Matching talent to corporate needs is one of the most important tasks in any first-rate organization. Mechanistic matching is dehumanizing. As an example, if you need a fitness director, then you hire someone who majored in kinesiology in college. If you need a dining manager, you look for culinary training. If you want a marketing manager, then find a business major with a marketing concentration. That mechanical approach is common.
Also common is to require that jobs above the lowest level require a college degree. Often, as with officer selection processes for the military, it doesn’t even matter what that degree connotes. Any bachelor’s degree will do. That single requirement would overlook transformers like Andrew Carnegie, Harry Truman, Steve Jobs, Bill Gates, and many others.

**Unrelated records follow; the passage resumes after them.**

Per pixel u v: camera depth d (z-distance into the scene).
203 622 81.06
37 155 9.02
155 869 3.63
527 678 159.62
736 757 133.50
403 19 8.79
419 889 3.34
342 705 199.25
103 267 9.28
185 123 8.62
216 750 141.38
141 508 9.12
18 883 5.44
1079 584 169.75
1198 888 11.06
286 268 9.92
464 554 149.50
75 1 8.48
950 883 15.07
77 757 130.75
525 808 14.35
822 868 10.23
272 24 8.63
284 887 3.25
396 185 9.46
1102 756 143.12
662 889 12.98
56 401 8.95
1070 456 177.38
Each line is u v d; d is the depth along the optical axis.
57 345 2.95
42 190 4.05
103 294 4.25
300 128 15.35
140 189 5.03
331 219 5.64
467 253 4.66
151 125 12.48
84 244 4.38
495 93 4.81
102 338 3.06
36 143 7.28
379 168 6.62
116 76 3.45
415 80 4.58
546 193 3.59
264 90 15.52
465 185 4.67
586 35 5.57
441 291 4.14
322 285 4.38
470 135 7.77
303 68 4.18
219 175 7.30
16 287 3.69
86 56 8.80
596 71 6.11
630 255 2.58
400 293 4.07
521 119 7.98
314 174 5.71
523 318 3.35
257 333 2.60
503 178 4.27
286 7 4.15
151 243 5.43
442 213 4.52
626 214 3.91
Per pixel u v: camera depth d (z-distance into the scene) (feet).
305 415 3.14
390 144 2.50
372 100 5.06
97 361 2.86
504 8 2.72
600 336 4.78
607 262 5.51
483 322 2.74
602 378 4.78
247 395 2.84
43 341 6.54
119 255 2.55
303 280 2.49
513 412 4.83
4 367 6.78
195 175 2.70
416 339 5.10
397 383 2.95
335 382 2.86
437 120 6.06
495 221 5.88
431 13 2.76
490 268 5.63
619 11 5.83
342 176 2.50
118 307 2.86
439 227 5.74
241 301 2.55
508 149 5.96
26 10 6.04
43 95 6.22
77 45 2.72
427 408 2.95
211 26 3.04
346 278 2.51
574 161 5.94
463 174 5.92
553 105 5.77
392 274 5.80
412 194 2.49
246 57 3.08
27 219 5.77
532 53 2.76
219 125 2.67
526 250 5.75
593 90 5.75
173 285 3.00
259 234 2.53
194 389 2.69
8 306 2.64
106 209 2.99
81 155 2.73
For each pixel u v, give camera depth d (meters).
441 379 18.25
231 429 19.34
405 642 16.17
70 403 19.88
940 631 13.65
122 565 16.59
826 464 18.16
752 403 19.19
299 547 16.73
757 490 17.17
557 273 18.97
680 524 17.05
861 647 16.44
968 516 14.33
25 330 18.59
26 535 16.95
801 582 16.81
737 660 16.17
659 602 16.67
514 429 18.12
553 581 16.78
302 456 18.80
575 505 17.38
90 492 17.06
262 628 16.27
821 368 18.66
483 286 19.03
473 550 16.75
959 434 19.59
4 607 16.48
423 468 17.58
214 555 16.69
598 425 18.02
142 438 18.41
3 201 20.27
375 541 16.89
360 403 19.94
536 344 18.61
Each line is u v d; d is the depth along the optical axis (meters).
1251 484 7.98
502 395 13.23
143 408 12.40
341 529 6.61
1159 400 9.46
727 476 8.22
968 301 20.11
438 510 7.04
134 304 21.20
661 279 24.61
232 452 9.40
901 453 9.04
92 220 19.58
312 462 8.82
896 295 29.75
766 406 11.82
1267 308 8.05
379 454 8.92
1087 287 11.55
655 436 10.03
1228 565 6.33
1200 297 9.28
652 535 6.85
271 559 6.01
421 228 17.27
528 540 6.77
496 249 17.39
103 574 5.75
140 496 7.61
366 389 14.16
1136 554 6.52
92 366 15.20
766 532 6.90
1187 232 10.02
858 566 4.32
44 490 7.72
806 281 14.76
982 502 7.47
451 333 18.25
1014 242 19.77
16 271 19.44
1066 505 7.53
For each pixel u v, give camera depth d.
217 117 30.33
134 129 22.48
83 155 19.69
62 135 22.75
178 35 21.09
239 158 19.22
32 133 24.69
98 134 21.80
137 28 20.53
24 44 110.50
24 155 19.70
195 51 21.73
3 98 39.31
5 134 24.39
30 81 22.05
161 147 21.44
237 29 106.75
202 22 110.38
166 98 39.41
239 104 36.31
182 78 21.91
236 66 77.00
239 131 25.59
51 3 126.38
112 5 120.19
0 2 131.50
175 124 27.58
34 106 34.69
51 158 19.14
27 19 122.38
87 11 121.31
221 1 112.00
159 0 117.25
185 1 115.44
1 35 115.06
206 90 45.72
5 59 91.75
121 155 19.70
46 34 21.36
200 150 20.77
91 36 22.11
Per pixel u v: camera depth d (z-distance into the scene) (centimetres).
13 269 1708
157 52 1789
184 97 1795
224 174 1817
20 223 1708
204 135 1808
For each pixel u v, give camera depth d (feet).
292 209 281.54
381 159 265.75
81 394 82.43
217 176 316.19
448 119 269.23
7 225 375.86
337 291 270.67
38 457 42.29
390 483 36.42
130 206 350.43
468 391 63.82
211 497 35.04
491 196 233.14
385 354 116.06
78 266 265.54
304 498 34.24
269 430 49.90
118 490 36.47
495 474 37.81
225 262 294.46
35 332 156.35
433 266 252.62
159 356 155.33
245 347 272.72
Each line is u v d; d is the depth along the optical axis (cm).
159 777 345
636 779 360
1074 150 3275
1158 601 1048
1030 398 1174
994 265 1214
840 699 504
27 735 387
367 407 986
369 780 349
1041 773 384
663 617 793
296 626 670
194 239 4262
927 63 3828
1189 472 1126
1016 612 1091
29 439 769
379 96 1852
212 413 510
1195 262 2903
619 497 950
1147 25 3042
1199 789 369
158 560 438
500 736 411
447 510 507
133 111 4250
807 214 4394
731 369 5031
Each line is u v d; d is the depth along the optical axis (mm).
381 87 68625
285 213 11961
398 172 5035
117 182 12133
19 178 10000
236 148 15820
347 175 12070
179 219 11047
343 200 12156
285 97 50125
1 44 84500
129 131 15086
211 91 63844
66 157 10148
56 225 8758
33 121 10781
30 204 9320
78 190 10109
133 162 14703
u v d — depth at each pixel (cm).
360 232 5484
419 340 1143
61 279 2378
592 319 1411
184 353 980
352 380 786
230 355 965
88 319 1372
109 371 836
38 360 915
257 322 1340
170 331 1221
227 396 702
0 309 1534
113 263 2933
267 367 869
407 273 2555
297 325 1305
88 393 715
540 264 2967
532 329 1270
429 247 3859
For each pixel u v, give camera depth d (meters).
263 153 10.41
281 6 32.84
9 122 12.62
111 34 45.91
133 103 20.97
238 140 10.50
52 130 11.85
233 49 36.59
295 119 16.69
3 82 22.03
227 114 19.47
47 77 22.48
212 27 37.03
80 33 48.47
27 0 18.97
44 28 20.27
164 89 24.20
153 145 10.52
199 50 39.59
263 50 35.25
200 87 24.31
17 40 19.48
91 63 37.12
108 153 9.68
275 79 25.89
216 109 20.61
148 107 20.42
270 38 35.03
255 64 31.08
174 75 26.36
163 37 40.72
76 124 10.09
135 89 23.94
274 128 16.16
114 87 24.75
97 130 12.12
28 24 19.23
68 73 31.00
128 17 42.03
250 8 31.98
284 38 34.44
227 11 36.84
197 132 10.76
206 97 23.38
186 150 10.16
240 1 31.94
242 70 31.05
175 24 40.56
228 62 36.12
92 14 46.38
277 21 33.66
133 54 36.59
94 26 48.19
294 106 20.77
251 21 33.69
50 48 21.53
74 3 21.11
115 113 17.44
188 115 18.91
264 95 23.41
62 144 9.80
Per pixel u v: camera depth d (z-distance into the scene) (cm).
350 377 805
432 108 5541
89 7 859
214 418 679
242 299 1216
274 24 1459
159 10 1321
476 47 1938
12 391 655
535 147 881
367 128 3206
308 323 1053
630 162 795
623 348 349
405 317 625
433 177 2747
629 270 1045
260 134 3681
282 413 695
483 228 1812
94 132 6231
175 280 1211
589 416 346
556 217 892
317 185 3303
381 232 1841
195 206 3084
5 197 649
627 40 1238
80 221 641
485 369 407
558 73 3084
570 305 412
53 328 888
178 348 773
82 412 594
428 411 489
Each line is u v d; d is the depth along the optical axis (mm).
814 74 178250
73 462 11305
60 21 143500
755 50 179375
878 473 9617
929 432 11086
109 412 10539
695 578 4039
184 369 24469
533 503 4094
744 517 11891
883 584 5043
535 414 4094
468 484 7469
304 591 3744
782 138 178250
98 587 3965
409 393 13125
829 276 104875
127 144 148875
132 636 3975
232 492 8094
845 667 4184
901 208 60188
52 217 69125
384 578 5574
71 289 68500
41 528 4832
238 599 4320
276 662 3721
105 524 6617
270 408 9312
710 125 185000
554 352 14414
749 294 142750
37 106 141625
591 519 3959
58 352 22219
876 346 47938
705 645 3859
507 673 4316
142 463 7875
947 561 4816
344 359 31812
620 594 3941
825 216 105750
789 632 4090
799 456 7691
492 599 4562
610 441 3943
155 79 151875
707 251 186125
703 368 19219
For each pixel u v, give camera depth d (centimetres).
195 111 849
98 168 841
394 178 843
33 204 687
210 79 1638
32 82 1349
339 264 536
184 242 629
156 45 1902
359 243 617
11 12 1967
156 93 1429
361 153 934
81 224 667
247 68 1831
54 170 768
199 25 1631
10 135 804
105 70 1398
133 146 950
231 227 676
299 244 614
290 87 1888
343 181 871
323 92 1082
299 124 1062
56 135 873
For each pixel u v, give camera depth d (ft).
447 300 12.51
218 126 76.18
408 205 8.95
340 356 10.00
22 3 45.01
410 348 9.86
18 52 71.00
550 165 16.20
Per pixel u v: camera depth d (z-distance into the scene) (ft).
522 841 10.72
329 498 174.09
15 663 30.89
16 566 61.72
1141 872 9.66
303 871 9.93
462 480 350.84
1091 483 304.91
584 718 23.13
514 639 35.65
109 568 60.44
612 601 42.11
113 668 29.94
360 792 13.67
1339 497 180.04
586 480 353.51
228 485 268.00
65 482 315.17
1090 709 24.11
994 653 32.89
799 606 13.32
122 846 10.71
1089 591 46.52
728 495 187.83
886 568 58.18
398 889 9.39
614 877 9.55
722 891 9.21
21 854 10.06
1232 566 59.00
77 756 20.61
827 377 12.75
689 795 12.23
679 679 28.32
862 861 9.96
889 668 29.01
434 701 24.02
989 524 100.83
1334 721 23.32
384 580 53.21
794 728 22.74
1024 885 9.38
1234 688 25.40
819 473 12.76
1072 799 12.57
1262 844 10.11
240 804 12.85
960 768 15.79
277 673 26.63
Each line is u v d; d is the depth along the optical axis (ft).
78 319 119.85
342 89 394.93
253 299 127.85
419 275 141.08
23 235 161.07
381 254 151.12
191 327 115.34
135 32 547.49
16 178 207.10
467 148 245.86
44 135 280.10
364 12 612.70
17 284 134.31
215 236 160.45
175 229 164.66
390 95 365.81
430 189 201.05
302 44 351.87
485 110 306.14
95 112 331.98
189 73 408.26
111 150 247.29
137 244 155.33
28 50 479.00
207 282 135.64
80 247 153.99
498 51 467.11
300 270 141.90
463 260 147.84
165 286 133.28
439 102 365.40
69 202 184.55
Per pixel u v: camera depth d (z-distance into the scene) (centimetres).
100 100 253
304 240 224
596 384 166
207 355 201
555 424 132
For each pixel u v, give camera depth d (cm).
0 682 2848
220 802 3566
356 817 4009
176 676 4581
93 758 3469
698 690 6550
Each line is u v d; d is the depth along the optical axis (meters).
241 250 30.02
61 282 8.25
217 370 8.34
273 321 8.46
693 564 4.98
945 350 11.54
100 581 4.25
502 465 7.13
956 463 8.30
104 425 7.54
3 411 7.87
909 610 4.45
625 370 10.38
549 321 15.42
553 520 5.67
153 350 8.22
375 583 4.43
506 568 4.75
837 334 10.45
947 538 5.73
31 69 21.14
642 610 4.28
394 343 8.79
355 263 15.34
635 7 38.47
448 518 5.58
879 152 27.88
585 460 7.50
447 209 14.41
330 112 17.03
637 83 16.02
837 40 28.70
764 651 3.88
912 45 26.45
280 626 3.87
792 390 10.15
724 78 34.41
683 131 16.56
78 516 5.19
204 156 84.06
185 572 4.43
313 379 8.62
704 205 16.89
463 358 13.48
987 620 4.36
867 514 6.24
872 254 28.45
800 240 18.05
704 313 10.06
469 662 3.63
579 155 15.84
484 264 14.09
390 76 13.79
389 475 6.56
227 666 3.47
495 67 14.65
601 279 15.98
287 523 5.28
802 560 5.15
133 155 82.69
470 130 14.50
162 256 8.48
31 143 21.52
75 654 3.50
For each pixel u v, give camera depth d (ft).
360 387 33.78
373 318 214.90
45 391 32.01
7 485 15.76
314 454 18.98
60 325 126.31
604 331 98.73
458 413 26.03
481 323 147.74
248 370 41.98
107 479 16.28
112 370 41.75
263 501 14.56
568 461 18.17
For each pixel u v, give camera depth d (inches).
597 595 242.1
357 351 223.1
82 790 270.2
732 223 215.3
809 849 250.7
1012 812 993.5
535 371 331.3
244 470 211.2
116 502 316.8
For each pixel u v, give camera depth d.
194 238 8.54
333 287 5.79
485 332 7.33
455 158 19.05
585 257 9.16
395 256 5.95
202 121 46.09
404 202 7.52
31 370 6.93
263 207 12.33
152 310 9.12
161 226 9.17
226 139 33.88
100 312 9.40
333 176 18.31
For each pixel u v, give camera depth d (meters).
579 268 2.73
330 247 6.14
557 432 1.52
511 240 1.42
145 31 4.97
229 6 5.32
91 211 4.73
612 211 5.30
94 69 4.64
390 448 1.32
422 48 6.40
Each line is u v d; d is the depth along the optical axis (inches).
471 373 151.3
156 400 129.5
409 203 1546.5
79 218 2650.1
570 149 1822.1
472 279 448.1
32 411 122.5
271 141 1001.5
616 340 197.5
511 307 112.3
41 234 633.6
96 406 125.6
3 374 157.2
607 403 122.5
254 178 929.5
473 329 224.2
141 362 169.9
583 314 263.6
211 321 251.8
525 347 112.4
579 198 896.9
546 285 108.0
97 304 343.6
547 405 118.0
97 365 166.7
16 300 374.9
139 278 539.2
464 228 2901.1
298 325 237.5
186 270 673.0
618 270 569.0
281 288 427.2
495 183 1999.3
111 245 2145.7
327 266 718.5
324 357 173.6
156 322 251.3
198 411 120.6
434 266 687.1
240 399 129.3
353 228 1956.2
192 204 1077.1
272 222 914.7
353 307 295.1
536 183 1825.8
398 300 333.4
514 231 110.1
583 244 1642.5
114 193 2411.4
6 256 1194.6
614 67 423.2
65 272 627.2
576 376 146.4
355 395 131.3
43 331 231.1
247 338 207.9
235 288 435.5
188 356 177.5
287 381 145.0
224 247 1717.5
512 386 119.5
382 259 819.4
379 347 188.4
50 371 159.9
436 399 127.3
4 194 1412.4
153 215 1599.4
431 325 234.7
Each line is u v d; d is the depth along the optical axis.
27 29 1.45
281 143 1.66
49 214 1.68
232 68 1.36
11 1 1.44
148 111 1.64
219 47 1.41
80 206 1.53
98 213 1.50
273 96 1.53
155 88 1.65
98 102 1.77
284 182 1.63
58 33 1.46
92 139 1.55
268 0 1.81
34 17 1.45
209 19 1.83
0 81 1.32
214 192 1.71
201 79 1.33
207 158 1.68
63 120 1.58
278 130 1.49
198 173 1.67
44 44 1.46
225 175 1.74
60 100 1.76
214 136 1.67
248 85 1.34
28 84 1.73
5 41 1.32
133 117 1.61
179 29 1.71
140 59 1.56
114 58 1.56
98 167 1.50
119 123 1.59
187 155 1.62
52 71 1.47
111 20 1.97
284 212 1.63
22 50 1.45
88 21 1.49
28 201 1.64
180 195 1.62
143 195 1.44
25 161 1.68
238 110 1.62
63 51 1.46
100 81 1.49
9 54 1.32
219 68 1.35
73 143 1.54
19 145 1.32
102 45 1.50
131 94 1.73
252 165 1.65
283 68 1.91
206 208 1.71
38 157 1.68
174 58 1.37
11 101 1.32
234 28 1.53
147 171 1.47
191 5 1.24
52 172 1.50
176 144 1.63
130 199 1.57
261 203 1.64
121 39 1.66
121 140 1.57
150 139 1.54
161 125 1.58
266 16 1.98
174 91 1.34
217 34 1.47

Industrialization has become such a profound force in shaping American culture that decades ago we stopped speaking of “employee relations” and instead began to call people “human resources.” Still, people are not standardized in the way that “machine resources” are the interchangeable parts of a machine.
For instance, executive directors are often expected to be certified nursing home administrators after majoring in health care administration. We know, though, that the human dimensions of the job are so much more than just technical administration and compliance. Talented people who lack narrow requirements are overlooked, to the detriment of the mission.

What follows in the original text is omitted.